Exercise requirements
Please give back each line below unchanged; none of the pictures should appear.

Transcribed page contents
* * * * *

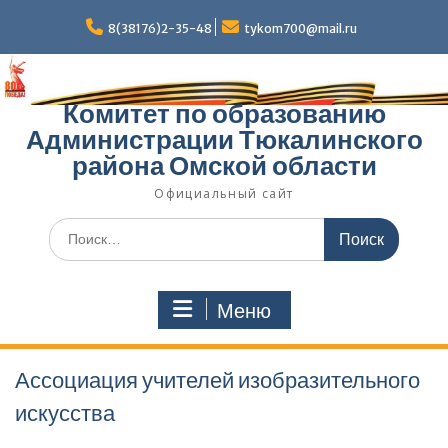
Перейти
к
8(38176)2-35-48
tykom700@mail.ru
содержимому
Комитет по образованию
Администрации Тюкалинского
района Омской области
Официальный сайт
Поиск
по:
Меню
Ассоциация учителей изобразительного
искусства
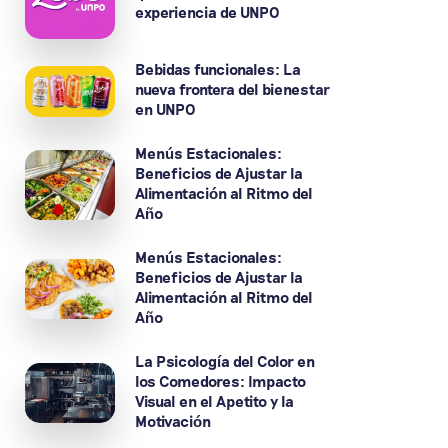
experiencia de UNPO
Bebidas funcionales: La
nueva frontera del bienestar
en UNPO
Menús Estacionales:
Beneficios de Ajustar la
Alimentación al Ritmo del
Año
Menús Estacionales:
Beneficios de Ajustar la
Alimentación al Ritmo del
Año
La Psicología del Color en
los Comedores: Impacto
Visual en el Apetito y la
Motivación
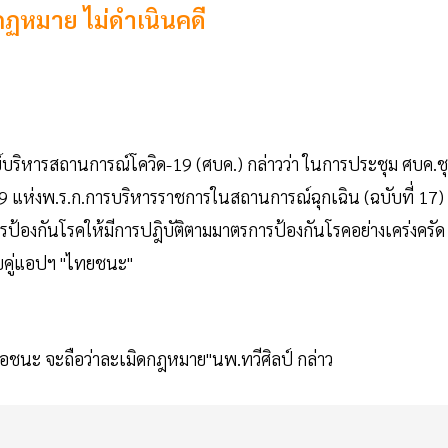
กฏหมาย ไม่ดำเนินคดี
ูนย์บริหารสถานการณ์โควิด-19 (ศบค.) กล่าวว่า ในการประชุม ศบค.ช
 แห่งพ.ร.ก.การบริหารราชการในสถานการณ์ฉุกเฉิน (ฉบับที่ 17) ท
รป้องกันโรคให้มีการปฎิบัติตามมาตรการป้องกันโรคอย่างเคร่งครัด
บคู่แอปฯ "ไทยชนะ"
หมอชนะ จะถือว่าละเมิดกฎหมาย"นพ.ทวีศิลป์ กล่าว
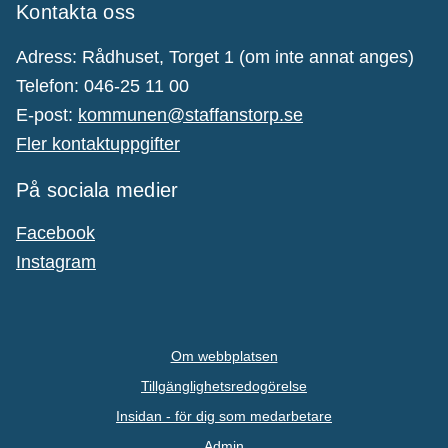
Kontakta oss
Adress: Rådhuset, Torget 1 (om inte annat anges)
Telefon: 046-25 11 00
E-post:
kommunen@staffanstorp.se
Fler kontaktuppgifter
På sociala medier
Facebook
Instagram
Om webbplatsen
Tillgänglighetsredogörelse
Insidan - för dig som medarbetare
Admin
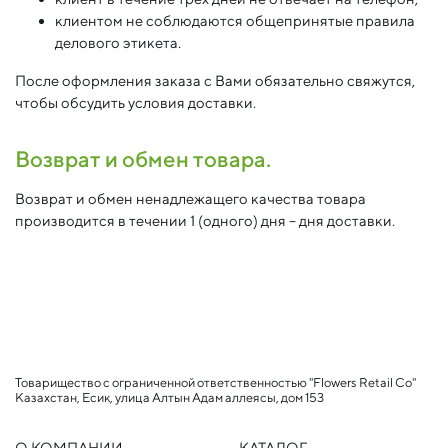
клиентом не соблюдаются общепринятые правила
делового этикета.
После оформления заказа с Вами обязательно свяжутся,
чтобы обсудить условия доставки.
Возврат и обмен товара.
Возврат и обмен ненадлежащего качества товара
производится в течении 1 (одного) дня – дня доставки.
Товарищество с ограниченной ответственностью "Flowers Retail Co"
Казахстан, Есик, улица Алтын Адам аллеясы, дом 153
О КОМПАНИИ
КАТАЛОГ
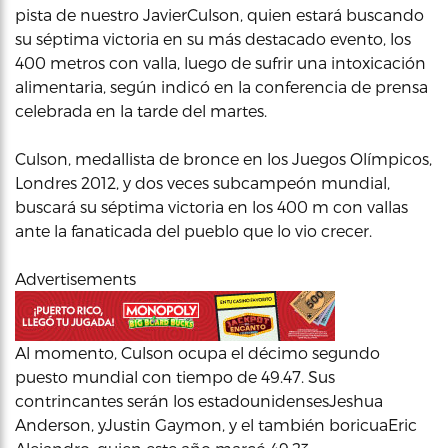
pista de nuestro JavierCulson, quien estará buscando
su séptima victoria en su más destacado evento, los
400 metros con valla, luego de sufrir una intoxicación
alimentaria, según indicó en la conferencia de prensa
celebrada en la tarde del martes.
Culson, medallista de bronce en los Juegos Olímpicos,
Londres 2012, y dos veces subcampeón mundial,
buscará su séptima victoria en los 400 m con vallas
ante la fanaticada del pueblo que lo vio crecer.
Advertisements
Al momento, Culson ocupa el décimo segundo
puesto mundial con tiempo de 49.47. Sus
contrincantes serán los estadounidensesJeshua
Anderson, yJustin Gaymon, y el también boricuaEric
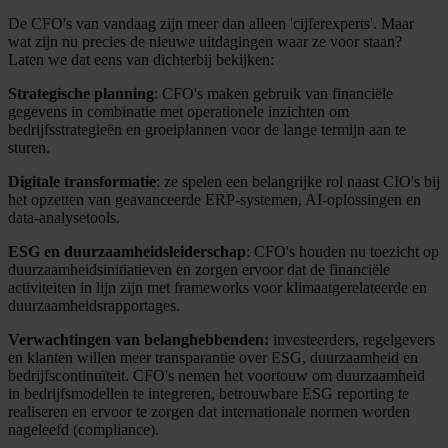
De CFO's van vandaag zijn meer dan alleen 'cijferexperts'. Maar
wat zijn nu precies de nieuwe uitdagingen waar ze voor staan?
Laten we dat eens van dichterbij bekijken:
Strategische planning
: CFO's maken gebruik van financiële
gegevens in combinatie met operationele inzichten om
bedrijfsstrategieën en groeiplannen voor de lange termijn aan te
sturen.
Digitale transformatie
: ze spelen een belangrijke rol naast CIO's bij
het opzetten van geavanceerde ERP-systemen, AI-oplossingen en
data-analysetools.
ESG en duurzaamheidsleiderschap
: CFO's houden nu toezicht op
duurzaamheidsinitiatieven en zorgen ervoor dat de financiële
activiteiten in lijn zijn met frameworks voor klimaatgerelateerde en
duurzaamheidsrapportages.
Verwachtingen van belanghebbenden:
investeerders, regelgevers
en klanten willen meer transparantie over ESG, duurzaamheid en
bedrijfscontinuïteit. CFO's nemen het voortouw om duurzaamheid
in bedrijfsmodellen te integreren, betrouwbare ESG reporting te
realiseren en ervoor te zorgen dat internationale normen worden
nageleefd (compliance).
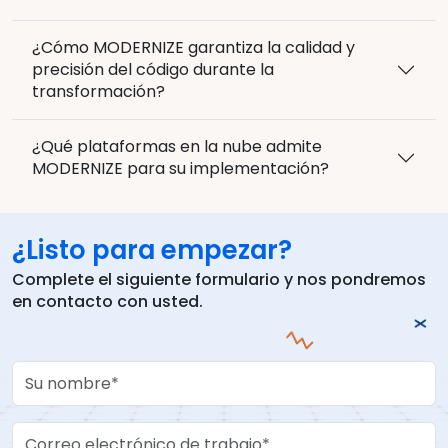
¿Cómo MODERNIZE garantiza la calidad y
precisión del código durante la
transformación?
¿Qué plataformas en la nube admite
MODERNIZE para su implementación?
¿Listo para empezar?
Complete el siguiente formulario y nos pondremos
en contacto con usted.
Your Name
Work Email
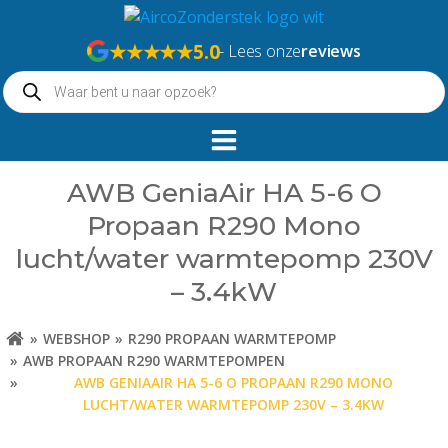
Naar
de
★★★★★
5.0
- Lees onze
reviews
inhoud
Producten
springen
zoeken
AWB GeniaAir HA 5-6 O
Propaan R290 Mono
lucht/water warmtepomp 230V
– 3.4kW
WEBSHOP
R290 PROPAAN WARMTEPOMP
AWB PROPAAN R290 WARMTEPOMPEN
AWB GENIAAIR HA 5-6 O PROPAAN R290 MONO
LUCHT/WATER WARMTEPOMP 230V – 3.4KW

* * * * *

Task response
Перейти
к
8(38176)2-35-48
tykom700@mail.ru
содержимому
Комитет по образованию
Администрации Тюкалинского
района Омской области
Официальный сайт
Поиск
по:
Меню
Ассоциация учителей изобразительного
искусства
experiencia de UNPO
Bebidas funcionales: La
nueva frontera del bienestar
en UNPO
Menús Estacionales:
Beneficios de Ajustar la
Alimentación al Ritmo del
Año
Menús Estacionales:
Beneficios de Ajustar la
Alimentación al Ritmo del
Año
La Psicología del Color en
los Comedores: Impacto
Visual en el Apetito y la
Motivación
กฏหมาย ไม่ดำเนินคดี
ูนย์บริหารสถานการณ์โควิด-19 (ศบค.) กล่าวว่า ในการประชุม ศบค.ช
 แห่งพ.ร.ก.การบริหารราชการในสถานการณ์ฉุกเฉิน (ฉบับที่ 17) ท
รป้องกันโรคให้มีการปฎิบัติตามมาตรการป้องกันโรคอย่างเคร่งครัด
บคู่แอปฯ "ไทยชนะ"
หมอชนะ จะถือว่าละเมิดกฎหมาย"นพ.ทวีศิลป์ กล่าว
Kontakta oss
Adress: Rådhuset, Torget 1 (om inte annat anges)
Telefon: 046-25 11 00
E-post:
kommunen@staffanstorp.se
Fler kontaktuppgifter
På sociala medier
Facebook
Instagram
Om webbplatsen
Tillgänglighetsredogörelse
Insidan - för dig som medarbetare
Admin
клиентом не соблюдаются общепринятые правила
делового этикета.
После оформления заказа с Вами обязательно свяжутся,
чтобы обсудить условия доставки.
Возврат и обмен товара.
Возврат и обмен ненадлежащего качества товара
производится в течении 1 (одного) дня – дня доставки.
Товарищество с ограниченной ответственностью "Flowers Retail Co"
Казахстан, Есик, улица Алтын Адам аллеясы, дом 153
О КОМПАНИИ
КАТАЛОГ
pista de nuestro JavierCulson, quien estará buscando
su séptima victoria en su más destacado evento, los
400 metros con valla, luego de sufrir una intoxicación
alimentaria, según indicó en la conferencia de prensa
celebrada en la tarde del martes.
Culson, medallista de bronce en los Juegos Olímpicos,
Londres 2012, y dos veces subcampeón mundial,
buscará su séptima victoria en los 400 m con vallas
ante la fanaticada del pueblo que lo vio crecer.
Advertisements
Al momento, Culson ocupa el décimo segundo
puesto mundial con tiempo de 49.47. Sus
contrincantes serán los estadounidensesJeshua
Anderson, yJustin Gaymon, y el también boricuaEric
De CFO's van vandaag zijn meer dan alleen 'cijferexperts'. Maar
wat zijn nu precies de nieuwe uitdagingen waar ze voor staan?
Laten we dat eens van dichterbij bekijken:
Strategische planning
: CFO's maken gebruik van financiële
gegevens in combinatie met operationele inzichten om
bedrijfsstrategieën en groeiplannen voor de lange termijn aan te
sturen.
Digitale transformatie
: ze spelen een belangrijke rol naast CIO's bij
het opzetten van geavanceerde ERP-systemen, AI-oplossingen en
data-analysetools.
ESG en duurzaamheidsleiderschap
: CFO's houden nu toezicht op
duurzaamheidsinitiatieven en zorgen ervoor dat de financiële
activiteiten in lijn zijn met frameworks voor klimaatgerelateerde en
duurzaamheidsrapportages.
Verwachtingen van belanghebbenden:
investeerders, regelgevers
en klanten willen meer transparantie over ESG, duurzaamheid en
bedrijfscontinuïteit. CFO's nemen het voortouw om duurzaamheid
in bedrijfsmodellen te integreren, betrouwbare ESG reporting te
realiseren en ervoor te zorgen dat internationale normen worden
nageleefd (compliance).
¿Cómo MODERNIZE garantiza la calidad y
precisión del código durante la
transformación?
¿Qué plataformas en la nube admite
MODERNIZE para su implementación?
¿Listo para empezar?
Complete el siguiente formulario y nos pondremos
en contacto con usted.
Your Name
Work Email
Naar
de
★★★★★
5.0
- Lees onze
reviews
inhoud
Producten
springen
zoeken
AWB GeniaAir HA 5-6 O
Propaan R290 Mono
lucht/water warmtepomp 230V
– 3.4kW
WEBSHOP
R290 PROPAAN WARMTEPOMP
AWB PROPAAN R290 WARMTEPOMPEN
AWB GENIAAIR HA 5-6 O PROPAAN R290 MONO
LUCHT/WATER WARMTEPOMP 230V – 3.4KW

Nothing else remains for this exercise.